中学で合唱部の部長を務める岡聡実はある日、ヤクザの若頭補佐・成田狂児からカラオケに誘われ、歌のレッスンを頼まれる。組のカラオケ大会で最下位になることを避けるためだという。嫌々引き受けた聡実だったが、次第に2人の間には奇妙な絆が育まれていく。映画『カラオケ行こ!』は和山やまの同名人気コミックを綾野剛主演で実写化したハートウォーミングな作品である。メガホンを取った山下敦弘監督に綾野剛といかにして作品を作っていったのかを聞いた。(取材・文/ほりきみき)

受けの役どころを演じる綾野剛を見てみたかった

──成田狂児を綾野剛さんが演じることは早い段階で決まっていたのですね。

俺が企画に加わったときにはすでに綾野くんが狂児を演じることは決まっていました。

ただ、この話の主役は聡実くん。綾野くんは主演ではありますが、彼が演じる狂児は受けの役どころです。そういう綾野くんを見てみたいというか、綾野くんが受けに回るというのは絶対に面白くなると思ったのです。実はそれも今回、お引き受けした理由でした。

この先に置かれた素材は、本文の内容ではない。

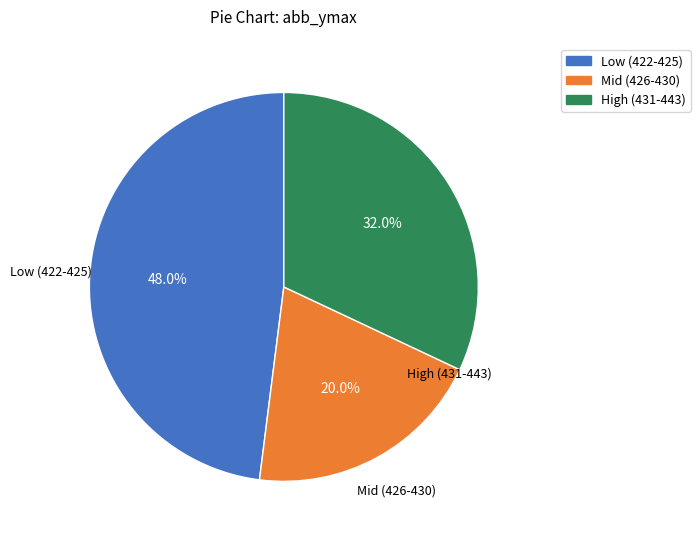

Is there a majority slice in this chart?

No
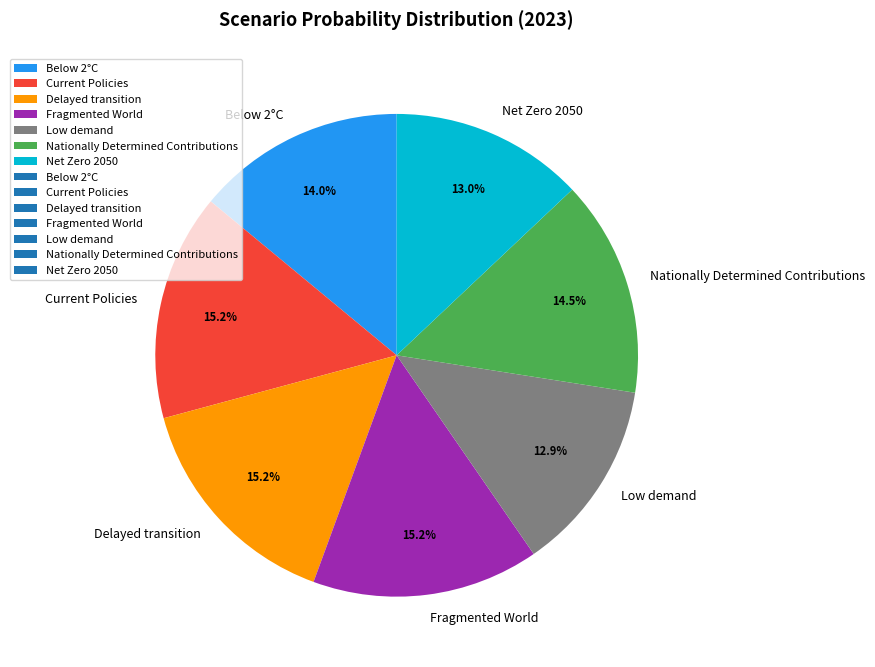

Is it true that Fragmented World is 5% of the pie?

False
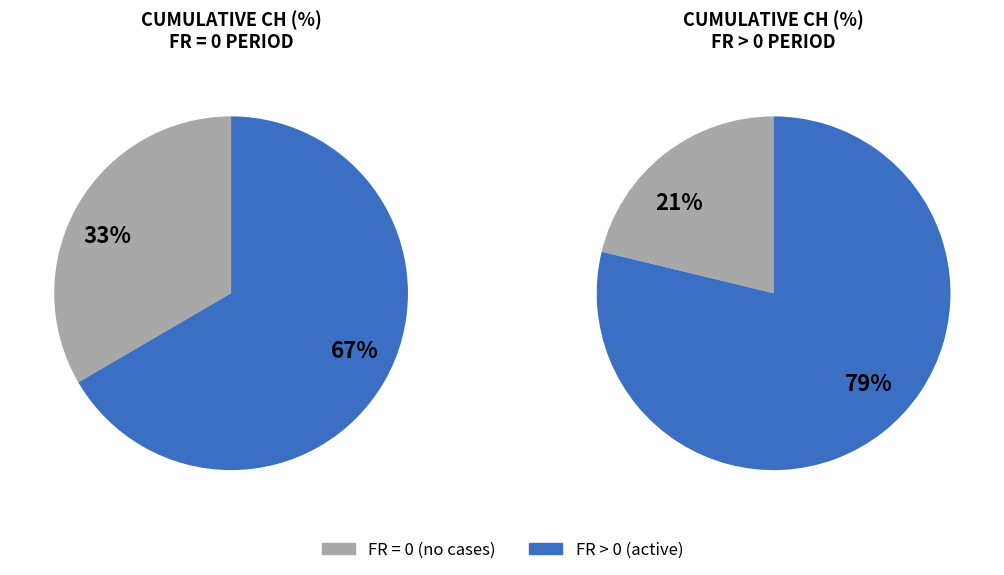

True or false: 8 accounts for 0% of the total.

True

画像: (左から)聡実(齋藤 潤)、狂児(綾野 剛)

(左から)聡実(齋藤 潤)、狂児(綾野 剛)

──綾野さんとは事前にどのような話をされましたか。

最近、リハーサルってあまりやっていなかったのですが、今回は関西弁というハードルもありましたし、齋藤(潤)くんのレッスンになるんじゃないかということもあって、綾野くんと齋藤くんと3人で何度もリハーサルをやりました。ですから3人で話す時間はたっぷりありましたね。

綾野くんとは狂児を作るというよりも、聡実くんをどう見せていくかを俺から綾野くんに相談する感じでした。結果的に、俺と綾野くんで聡実というキャラクターを作っていった気がします。

──狂児と聡実はカラオケボックスでのシーンが多く、狭い空間で2人をどう見せるかは苦労されたのではありませんか。

カラオケボックスは特殊な空間ではありますが、狭いので変化をつけにくい。確かに初めはそこで悩みましたが、リハーサルを重ねていくうちに、2人が距離を縮めていく様子が描ければ、ずっとカラオケボックスでも大丈夫なんじゃないかと思うようになりました。

画像: 受けの役どころを演じる綾野剛を見てみたかった

──カラオケボックスで聡実が肘をついてチャーハンを食べていると、狂児がそのことを指摘します。聡実が反抗的に直さずにいると、狂児は何度も指摘しますが、そのときの狂児の表情から聡実を大事に思っている気持ちが伝わってきます。

また、このことから狂児は家族で食卓を囲む家庭で育ち、愛情をもって育てられたことが察せられ、狂児の役どころに深みを感じました。

原作では「聡実くん、肘ついて食うなよ」と1回いうだけですが、何回も言うのは現場で綾野くんがアドリブでやったことです。「俺の演出です」と言いたいところですけれどね(笑)。

綾野くんはカットを掛けるまで芝居を続けてくれる人なので、アドリブは何カ所もありました。屋上で「刺さってしもうたわ。抜いて」というのも確か綾野くんのアドリブです。もう、どこがシナリオにあって、どこはアドリブなのか、俺も忘れてしまったくらいです。